EXERCISE GOAL: Among these records, which lines include "George"? Copy them out.

SUPPLIED RECORDS:
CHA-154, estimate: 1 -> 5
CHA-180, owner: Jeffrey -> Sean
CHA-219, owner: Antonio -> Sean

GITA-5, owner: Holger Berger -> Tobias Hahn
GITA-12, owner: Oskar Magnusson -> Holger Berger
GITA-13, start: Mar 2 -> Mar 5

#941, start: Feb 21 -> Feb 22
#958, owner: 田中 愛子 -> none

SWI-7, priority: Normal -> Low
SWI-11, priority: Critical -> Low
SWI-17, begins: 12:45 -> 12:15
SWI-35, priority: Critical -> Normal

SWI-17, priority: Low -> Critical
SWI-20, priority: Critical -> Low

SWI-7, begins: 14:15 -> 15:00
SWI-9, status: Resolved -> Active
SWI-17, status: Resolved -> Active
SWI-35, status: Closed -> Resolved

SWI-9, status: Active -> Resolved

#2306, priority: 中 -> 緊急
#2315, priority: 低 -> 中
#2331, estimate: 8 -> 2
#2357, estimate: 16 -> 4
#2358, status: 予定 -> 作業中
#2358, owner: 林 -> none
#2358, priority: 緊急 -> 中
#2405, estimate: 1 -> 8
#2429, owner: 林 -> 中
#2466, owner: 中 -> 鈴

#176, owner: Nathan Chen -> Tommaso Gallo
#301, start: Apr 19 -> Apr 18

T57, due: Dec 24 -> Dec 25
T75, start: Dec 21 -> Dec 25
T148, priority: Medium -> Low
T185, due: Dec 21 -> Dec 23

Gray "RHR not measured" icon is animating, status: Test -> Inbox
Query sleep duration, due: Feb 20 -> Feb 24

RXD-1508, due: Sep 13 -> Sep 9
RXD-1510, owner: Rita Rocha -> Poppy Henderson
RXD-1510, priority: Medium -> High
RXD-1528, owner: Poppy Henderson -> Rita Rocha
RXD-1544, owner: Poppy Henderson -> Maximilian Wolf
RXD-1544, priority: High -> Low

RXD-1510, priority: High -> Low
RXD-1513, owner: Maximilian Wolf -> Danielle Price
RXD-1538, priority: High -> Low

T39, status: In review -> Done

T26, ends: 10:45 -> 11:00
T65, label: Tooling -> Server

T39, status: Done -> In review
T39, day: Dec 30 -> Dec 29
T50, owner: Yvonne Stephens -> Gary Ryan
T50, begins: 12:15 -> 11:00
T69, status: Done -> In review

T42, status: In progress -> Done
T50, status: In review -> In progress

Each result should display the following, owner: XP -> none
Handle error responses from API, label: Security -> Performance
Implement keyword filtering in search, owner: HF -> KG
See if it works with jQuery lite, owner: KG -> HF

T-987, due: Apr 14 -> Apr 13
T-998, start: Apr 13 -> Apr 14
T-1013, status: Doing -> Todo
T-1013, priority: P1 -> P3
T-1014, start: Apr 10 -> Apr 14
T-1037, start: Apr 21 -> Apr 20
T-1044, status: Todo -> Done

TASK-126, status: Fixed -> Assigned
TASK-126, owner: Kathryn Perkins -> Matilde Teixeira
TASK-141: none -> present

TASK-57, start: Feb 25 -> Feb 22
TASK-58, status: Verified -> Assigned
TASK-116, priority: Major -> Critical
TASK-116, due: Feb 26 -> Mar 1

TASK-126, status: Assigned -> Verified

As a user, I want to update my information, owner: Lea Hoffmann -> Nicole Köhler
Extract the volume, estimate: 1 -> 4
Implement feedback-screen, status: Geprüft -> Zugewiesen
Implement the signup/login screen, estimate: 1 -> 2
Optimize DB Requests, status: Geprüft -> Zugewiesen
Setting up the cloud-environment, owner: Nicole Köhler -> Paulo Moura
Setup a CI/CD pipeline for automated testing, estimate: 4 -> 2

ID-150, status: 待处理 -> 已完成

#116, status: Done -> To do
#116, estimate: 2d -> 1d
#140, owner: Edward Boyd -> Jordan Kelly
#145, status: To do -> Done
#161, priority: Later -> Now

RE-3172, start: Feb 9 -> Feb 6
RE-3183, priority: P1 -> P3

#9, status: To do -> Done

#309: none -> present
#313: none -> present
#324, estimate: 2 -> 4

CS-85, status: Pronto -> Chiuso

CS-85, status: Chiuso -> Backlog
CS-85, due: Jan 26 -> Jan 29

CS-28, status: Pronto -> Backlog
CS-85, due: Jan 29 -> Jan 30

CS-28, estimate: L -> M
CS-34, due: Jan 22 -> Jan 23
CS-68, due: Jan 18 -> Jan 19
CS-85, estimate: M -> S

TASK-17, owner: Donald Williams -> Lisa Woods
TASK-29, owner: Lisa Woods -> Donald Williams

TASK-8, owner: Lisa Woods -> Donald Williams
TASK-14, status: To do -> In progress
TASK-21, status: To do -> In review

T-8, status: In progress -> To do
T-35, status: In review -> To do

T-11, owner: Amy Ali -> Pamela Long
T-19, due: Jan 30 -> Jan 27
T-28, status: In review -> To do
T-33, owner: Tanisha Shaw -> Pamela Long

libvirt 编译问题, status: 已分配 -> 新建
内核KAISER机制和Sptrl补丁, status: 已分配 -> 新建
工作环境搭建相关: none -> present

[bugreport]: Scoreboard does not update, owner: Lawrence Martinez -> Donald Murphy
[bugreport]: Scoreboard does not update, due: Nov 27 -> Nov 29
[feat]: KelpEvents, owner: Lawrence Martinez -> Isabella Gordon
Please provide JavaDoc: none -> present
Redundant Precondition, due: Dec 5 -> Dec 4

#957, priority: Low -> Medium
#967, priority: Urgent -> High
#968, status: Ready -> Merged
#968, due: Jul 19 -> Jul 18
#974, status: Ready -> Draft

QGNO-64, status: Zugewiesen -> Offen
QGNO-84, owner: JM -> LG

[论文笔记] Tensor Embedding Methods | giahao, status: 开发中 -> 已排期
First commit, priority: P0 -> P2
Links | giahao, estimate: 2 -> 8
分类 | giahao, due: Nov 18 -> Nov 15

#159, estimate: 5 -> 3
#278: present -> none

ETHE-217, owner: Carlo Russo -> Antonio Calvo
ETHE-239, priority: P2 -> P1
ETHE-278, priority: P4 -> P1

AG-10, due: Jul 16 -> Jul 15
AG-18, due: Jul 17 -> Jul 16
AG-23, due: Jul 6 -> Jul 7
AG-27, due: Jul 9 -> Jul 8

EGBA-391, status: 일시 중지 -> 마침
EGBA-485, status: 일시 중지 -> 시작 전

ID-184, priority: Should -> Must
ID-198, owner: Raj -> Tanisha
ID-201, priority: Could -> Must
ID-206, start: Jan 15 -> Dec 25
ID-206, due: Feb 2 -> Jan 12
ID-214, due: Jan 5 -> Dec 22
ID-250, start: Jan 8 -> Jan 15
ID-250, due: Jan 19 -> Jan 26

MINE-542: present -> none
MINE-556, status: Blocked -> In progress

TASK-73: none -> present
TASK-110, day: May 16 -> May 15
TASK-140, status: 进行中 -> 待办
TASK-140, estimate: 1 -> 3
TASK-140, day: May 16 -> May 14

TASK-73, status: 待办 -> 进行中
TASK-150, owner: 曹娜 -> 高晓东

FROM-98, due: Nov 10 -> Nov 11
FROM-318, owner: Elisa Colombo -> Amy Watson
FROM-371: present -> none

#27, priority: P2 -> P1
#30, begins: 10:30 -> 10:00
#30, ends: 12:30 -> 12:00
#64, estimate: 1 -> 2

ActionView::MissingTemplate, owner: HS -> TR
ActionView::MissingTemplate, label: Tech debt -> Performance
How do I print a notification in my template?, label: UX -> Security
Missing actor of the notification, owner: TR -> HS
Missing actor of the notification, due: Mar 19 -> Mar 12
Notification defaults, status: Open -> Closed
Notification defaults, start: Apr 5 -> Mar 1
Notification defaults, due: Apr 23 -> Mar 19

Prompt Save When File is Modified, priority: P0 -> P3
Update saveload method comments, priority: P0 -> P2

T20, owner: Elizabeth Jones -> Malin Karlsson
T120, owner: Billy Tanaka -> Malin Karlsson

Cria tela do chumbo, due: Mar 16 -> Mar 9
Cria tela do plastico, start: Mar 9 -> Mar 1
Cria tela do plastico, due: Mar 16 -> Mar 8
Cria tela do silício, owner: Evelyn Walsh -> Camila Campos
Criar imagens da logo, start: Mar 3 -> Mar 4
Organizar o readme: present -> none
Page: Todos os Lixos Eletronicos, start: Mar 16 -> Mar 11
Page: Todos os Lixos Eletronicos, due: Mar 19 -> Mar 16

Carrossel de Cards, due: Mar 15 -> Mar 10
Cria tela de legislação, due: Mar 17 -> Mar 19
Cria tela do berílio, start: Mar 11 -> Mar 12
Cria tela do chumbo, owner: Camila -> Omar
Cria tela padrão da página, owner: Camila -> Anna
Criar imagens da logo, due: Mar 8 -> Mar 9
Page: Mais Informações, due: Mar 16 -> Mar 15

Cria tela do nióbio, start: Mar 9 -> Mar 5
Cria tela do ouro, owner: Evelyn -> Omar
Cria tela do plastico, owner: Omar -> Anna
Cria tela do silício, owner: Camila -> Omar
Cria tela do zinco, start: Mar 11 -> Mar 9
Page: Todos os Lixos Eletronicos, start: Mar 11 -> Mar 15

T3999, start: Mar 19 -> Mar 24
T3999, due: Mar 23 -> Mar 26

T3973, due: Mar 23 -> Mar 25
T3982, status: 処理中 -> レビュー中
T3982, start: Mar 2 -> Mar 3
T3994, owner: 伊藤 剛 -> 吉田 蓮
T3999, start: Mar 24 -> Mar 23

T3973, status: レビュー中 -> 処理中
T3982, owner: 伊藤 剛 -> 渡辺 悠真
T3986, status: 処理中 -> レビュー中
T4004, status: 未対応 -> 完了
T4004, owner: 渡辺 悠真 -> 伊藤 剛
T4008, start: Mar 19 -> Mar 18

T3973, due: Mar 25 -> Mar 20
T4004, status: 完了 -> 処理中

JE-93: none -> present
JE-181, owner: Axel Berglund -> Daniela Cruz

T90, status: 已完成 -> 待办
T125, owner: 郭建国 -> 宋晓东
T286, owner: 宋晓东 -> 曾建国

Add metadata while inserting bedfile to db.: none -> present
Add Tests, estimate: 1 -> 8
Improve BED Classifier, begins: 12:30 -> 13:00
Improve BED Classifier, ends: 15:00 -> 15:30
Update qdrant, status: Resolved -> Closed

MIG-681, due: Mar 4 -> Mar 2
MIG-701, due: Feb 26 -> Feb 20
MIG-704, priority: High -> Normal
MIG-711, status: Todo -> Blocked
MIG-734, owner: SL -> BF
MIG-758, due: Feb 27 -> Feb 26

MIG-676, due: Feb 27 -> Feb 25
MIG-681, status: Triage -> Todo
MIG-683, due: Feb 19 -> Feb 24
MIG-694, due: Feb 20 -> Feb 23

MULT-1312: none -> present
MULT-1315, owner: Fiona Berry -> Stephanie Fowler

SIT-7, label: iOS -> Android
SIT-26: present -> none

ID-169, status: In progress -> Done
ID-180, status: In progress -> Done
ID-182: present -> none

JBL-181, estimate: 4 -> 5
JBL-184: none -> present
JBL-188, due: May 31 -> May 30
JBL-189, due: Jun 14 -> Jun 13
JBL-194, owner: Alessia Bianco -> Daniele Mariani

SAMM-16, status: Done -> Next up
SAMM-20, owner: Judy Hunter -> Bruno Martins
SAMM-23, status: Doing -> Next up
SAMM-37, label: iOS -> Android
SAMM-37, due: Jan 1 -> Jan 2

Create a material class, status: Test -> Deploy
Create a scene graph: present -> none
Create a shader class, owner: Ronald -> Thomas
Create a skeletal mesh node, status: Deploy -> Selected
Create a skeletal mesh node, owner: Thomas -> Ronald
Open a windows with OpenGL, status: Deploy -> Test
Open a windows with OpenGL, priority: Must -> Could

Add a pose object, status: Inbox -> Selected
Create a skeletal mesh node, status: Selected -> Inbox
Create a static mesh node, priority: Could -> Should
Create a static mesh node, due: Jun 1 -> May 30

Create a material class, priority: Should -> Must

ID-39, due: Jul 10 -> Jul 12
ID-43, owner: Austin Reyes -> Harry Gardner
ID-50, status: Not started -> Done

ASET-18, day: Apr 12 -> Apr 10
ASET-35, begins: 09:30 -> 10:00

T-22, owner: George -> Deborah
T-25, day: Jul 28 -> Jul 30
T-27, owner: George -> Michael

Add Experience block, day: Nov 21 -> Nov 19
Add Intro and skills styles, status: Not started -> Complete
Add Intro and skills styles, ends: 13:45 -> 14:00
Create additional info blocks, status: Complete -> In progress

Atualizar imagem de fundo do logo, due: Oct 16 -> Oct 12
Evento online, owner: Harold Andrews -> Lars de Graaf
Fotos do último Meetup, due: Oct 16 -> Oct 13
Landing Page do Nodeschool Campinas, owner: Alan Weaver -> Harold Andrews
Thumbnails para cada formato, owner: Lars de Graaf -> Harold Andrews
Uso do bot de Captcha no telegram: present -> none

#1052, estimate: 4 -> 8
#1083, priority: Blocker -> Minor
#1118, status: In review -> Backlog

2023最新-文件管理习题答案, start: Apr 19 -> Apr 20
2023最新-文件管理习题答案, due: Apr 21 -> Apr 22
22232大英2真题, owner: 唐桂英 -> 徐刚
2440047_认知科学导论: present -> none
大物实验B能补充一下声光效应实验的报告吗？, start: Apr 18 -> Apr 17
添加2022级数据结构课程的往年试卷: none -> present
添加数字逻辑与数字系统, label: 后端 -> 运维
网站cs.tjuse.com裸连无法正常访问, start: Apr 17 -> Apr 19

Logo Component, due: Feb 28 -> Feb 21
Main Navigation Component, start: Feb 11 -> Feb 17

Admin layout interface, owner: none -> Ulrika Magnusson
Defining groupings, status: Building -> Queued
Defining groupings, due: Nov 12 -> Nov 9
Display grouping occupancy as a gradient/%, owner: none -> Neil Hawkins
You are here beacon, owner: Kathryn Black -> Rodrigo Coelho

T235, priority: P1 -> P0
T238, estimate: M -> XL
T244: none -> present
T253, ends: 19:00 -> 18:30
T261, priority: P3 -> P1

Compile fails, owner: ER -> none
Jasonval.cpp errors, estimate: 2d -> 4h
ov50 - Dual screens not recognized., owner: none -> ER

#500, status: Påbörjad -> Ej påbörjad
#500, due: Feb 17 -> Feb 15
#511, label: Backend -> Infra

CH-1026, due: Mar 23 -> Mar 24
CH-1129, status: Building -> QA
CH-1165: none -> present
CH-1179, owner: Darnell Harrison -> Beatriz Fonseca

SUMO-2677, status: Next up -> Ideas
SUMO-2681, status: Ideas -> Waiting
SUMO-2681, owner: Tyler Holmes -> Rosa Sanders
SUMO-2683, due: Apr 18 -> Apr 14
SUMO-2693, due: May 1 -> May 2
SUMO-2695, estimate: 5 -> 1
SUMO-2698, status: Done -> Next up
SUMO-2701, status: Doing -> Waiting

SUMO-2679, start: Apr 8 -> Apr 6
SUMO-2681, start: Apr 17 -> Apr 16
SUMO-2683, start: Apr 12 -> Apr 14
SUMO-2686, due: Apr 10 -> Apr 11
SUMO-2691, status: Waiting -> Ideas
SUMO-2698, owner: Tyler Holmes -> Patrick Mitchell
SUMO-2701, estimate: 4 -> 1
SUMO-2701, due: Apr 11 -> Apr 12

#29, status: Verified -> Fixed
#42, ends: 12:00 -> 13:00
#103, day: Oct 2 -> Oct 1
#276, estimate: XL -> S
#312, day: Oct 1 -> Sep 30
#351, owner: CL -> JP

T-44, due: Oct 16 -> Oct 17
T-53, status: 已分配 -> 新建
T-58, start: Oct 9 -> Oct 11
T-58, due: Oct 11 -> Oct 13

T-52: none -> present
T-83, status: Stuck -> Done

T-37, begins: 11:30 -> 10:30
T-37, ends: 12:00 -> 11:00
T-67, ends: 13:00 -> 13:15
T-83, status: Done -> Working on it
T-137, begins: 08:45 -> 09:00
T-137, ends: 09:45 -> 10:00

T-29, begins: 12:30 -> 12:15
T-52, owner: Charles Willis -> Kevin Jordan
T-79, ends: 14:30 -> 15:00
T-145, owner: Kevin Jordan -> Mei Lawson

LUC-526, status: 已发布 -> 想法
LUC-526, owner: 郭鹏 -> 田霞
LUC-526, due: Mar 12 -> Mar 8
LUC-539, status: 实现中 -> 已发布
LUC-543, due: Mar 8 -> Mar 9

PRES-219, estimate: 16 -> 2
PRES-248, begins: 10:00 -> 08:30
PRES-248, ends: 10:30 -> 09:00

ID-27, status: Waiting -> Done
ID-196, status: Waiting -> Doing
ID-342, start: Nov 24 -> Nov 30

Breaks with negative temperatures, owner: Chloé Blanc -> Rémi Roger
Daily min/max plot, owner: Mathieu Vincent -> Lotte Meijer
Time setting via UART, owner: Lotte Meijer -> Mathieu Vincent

RESPONSE AREA:
T-22, owner: George -> Deborah
T-27, owner: George -> Michael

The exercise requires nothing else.